■ Assignment 1 ■
Echo verbatim the part of the T.S. Eliot passage below that opens with the words "T.S. Eliot Poems" and closes with "First World War.".

A blog about poetry and literature


T.S. Eliot Poems

July13

Arguably one of the first real modern poets of the twentieth century, T.S. Eliot’s poetry came to define the both the restlessness of the Jazz Age and the disillusionment of the “lost generation” that followed the First World War.

Thomas Stearns Eliot was born in Missouri in 1888. He lived in St. Louis until he left to attend Harvard at age 18. After graduating from Harvard with undergraduate and masters’ degrees, Eliot traveled to Paris, then returned to work on doctorate studies at his alma mater. However, he soon relocated to England, where he married Vivienne Haigh-Wood and worked as a teacher and a banker.

Poet Ezra Pound discovered Eliot in London, and began to encourage Eliot’s poetry. With Pound’s assistance, Eliot published “The Love Song of J. Alfred Prufrock,” and soon became one of the foremost contemporary poets in the world. “Prufrock,” with it’s frank sexuality and unusual construction that included a recurring chorus, more like a popular song than a poem, was an immediate success. His critical reputation was forever established upon the publication of The Waste Land, a lengthy, undeniably epic poem, in 1922. The Waste Land was quickly recognized as a work of genius, and with it, Eliot gained renown throughout the world as both a poet and as a literary critic.

■ Given records ■
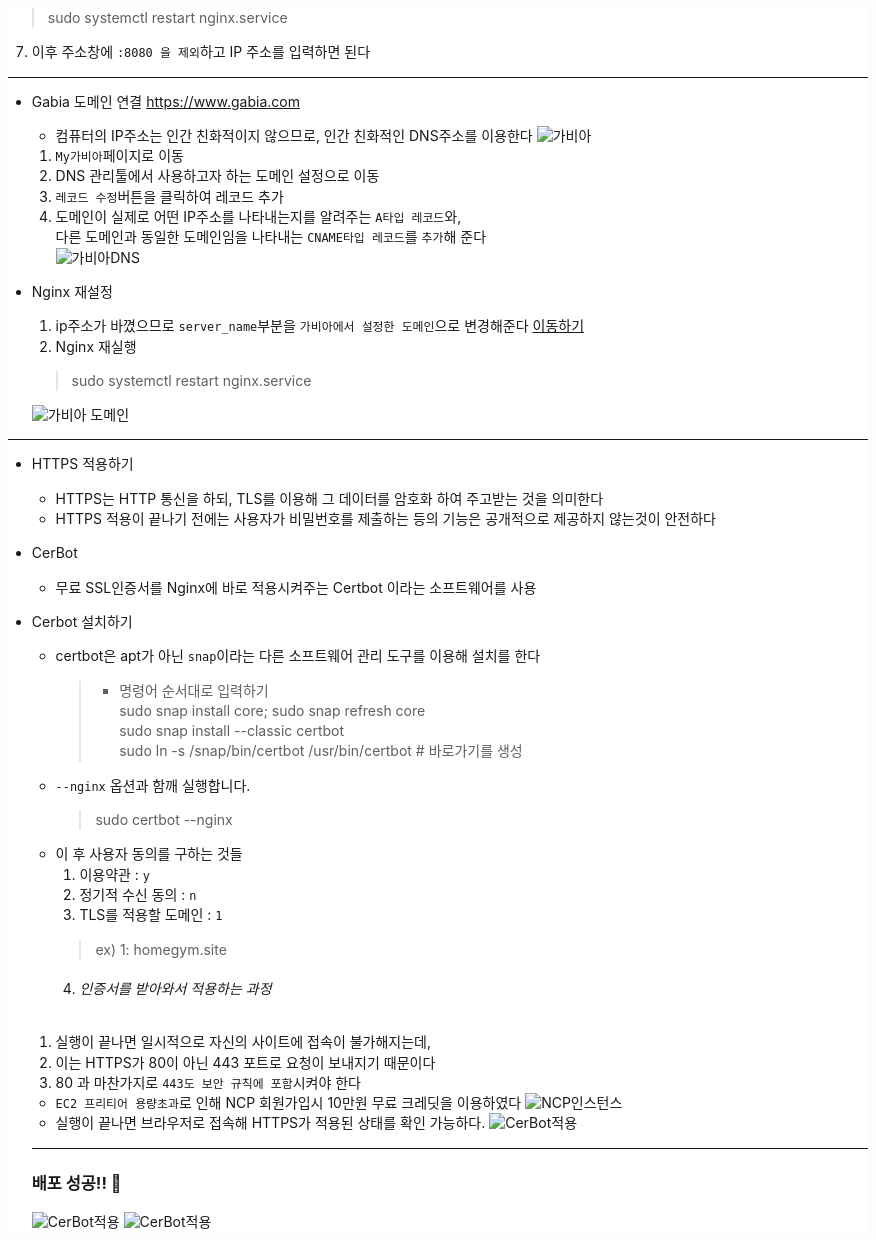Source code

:   > sudo systemctl restart nginx.service
  7. 이후 주소창에 `:8080 을 제외`하고 IP 주소를 입력하면 된다
<hr>

* Gabia 도메인 연결 https://www.gabia.com
  * 컴퓨터의 IP주소는 인간 친화적이지 않으므로, 인간 친화적인 DNS주소를 이용한다
    ![가비아](/img/num8.png)
  1. `My가비아`페이지로 이동
  2. DNS 관리툴에서 사용하고자 하는 도메인 설정으로 이동
  3. `레코드 수정`버튼을 클릭하여 레코드 추가
  4. 도메인이 실제로 어떤 IP주소를 나타내는지를 알려주는 `A타입 레코드`와, <br>
  다른 도메인과 동일한 도메인임을 나타내는 `CNAME타입 레코드`를 `추가`해 준다 <br>
     ![가비아DNS](/img/num17.png)
* Nginx 재설정  
  1. ip주소가 바꼈으므로 `server_name`부분을 `가비아에서 설정한 도메인`으로 변경해준다 [이동하기](#Nginx-설정)
  2. Nginx 재실행
    > sudo systemctl restart nginx.service

  ![가비아 도메인](/img/num9.png)
<hr>

* HTTPS 적용하기
  * HTTPS는 HTTP 통신을 하되, TLS를 이용해 그 데이터를 암호화 하여 주고받는 것을 의미한다
  * HTTPS 적용이 끝나기 전에는 사용자가 비밀번호를 제출하는 등의 기능은 공개적으로 제공하지 않는것이 안전하다
* CerBot
  * 무료 SSL인증서를 Nginx에 바로 적용시켜주는 Certbot 이라는 소프트웨어를 사용 
* Cerbot 설치하기
  * certbot은 apt가 아닌 `snap`이라는 다른 소프트웨어 관리 도구를 이용해 설치를 한다
    > * 명령어 순서대로 입력하기 <br> 
        sudo snap install core; sudo snap refresh core <br>
        sudo snap install --classic certbot <br>
        sudo ln -s /snap/bin/certbot /usr/bin/certbot # 바로가기를 생성 <br>
  * `--nginx` 옵션과 함깨 실행합니다.
    > sudo certbot --nginx
  * 이 후 사용자 동의를 구하는 것들
    1. 이용약관 : `y`
    2. 정기적 수신 동의 : `n`
    3. TLS를 적용할 도메인 : `1`
      > ex) 1: homegym.site
    4. ###### 인증서를 받아와서 적용하는 과정
  
  1. 실행이 끝나면 일시적으로 자신의 사이트에 접속이 불가해지는데,
  2. 이는 HTTPS가 80이 아닌 443 포트로 요청이 보내지기 때문이다 
  3. 80 과 마찬가지로 `443도 보안 규칙에 포함`시켜야 한다
  * `EC2 프리티어 용량초과`로 인해 NCP 회원가입시 10만원 무료 크레딧을 이용하였다
     ![NCP인스턴스](/img/num18.png)
  * 실행이 끝나면 브라우저로 접속해 HTTPS가 적용된 상태를 확인 가능하다.
    ![CerBot적용](/img/num10.png)
  <hr>
  
  ### 배포 성공!! 🙆
  ![CerBot적용](/img/num12.png) 
  ![CerBot적용](/img/num7.png)
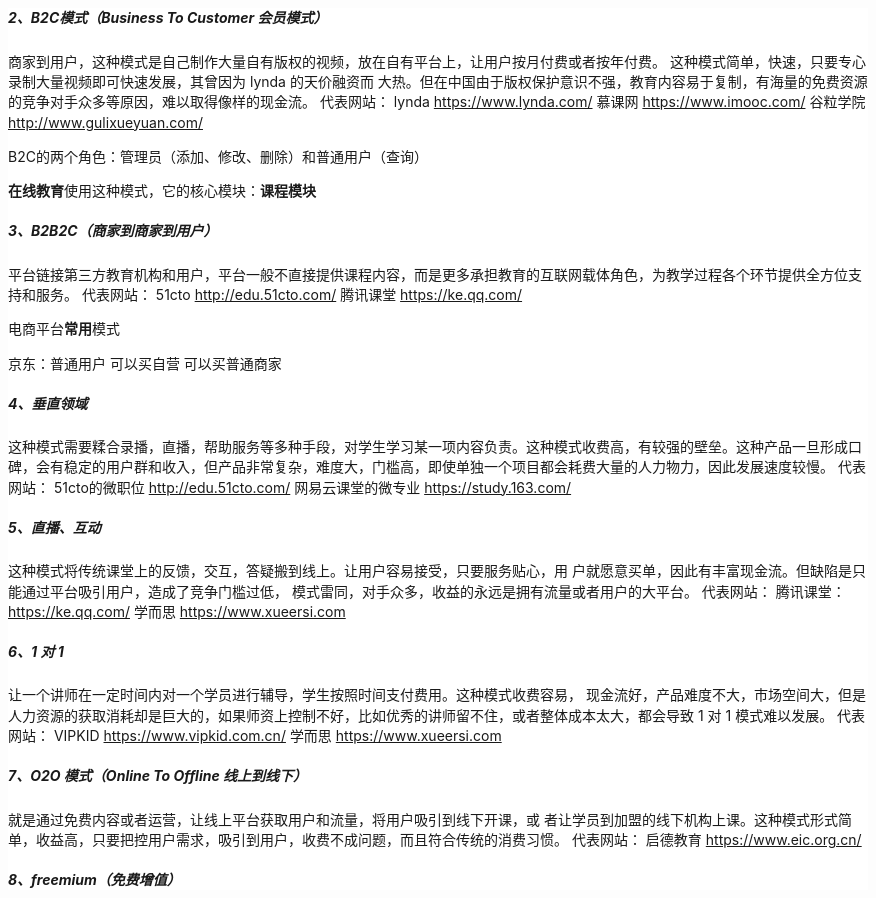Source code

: ##### 2、B2C模式（Business To Customer 会员模式）

商家到用户，这种模式是自己制作大量自有版权的视频，放在自有平台上，让用户按月付费或者按年付费。 这种模式简单，快速，只要专心录制大量视频即可快速发展，其曾因为 lynda 的天价融资而 大热。但在中国由于版权保护意识不强，教育内容易于复制，有海量的免费资源的竞争对手众多等原因，难以取得像样的现金流。
代表网站：
lynda https://www.lynda.com/
慕课网 https://www.imooc.com/
谷粒学院 http://www.gulixueyuan.com/

B2C的两个角色：管理员（添加、修改、删除）和普通用户（查询）

**在线教育**使用这种模式，它的核心模块：**课程模块**

##### 3、B2B2C（商家到商家到用户）

平台链接第三方教育机构和用户，平台一般不直接提供课程内容，而是更多承担教育的互联网载体角色，为教学过程各个环节提供全方位支持和服务。
代表网站：
51cto http://edu.51cto.com/
腾讯课堂 https://ke.qq.com/

电商平台**常用**模式

京东：普通用户 可以买自营  可以买普通商家

##### 4、垂直领域

这种模式需要糅合录播，直播，帮助服务等多种手段，对学生学习某一项内容负责。这种模式收费高，有较强的壁垒。这种产品一旦形成口碑，会有稳定的用户群和收入，但产品非常复杂，难度大，门槛高，即使单独一个项目都会耗费大量的人力物力，因此发展速度较慢。
代表网站：
51cto的微职位 http://edu.51cto.com/
网易云课堂的微专业 https://study.163.com/

##### 5、直播、互动

这种模式将传统课堂上的反馈，交互，答疑搬到线上。让用户容易接受，只要服务贴心，用 户就愿意买单，因此有丰富现金流。但缺陷是只能通过平台吸引用户，造成了竞争门槛过低， 模式雷同，对手众多，收益的永远是拥有流量或者用户的大平台。
代表网站：
腾讯课堂： https://ke.qq.com/
学而思 https://www.xueersi.com

##### 6、1 对 1

让一个讲师在一定时间内对一个学员进行辅导，学生按照时间支付费用。这种模式收费容易， 现金流好，产品难度不大，市场空间大，但是人力资源的获取消耗却是巨大的，如果师资上控制不好，比如优秀的讲师留不住，或者整体成本太大，都会导致 1 对 1 模式难以发展。
代表网站：
VIPKID https://www.vipkid.com.cn/
学而思 https://www.xueersi.com

##### 7、O2O 模式（Online To Offline 线上到线下）

就是通过免费内容或者运营，让线上平台获取用户和流量，将用户吸引到线下开课，或 者让学员到加盟的线下机构上课。这种模式形式简单，收益高，只要把控用户需求，吸引到用户，收费不成问题，而且符合传统的消费习惯。
代表网站：
启德教育 https://www.eic.org.cn/

##### 8、freemium（免费增值）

■ Assignment 2 ■
Return every line in the entries above that holds the string "systemctl".

■ Task solution 1 ■
T.S. Eliot Poems

July13

Arguably one of the first real modern poets of the twentieth century, T.S. Eliot’s poetry came to define the both the restlessness of the Jazz Age and the disillusionment of the “lost generation” that followed the First World War.

■ Task solution 2 ■
:   > sudo systemctl restart nginx.service
    > sudo systemctl restart nginx.service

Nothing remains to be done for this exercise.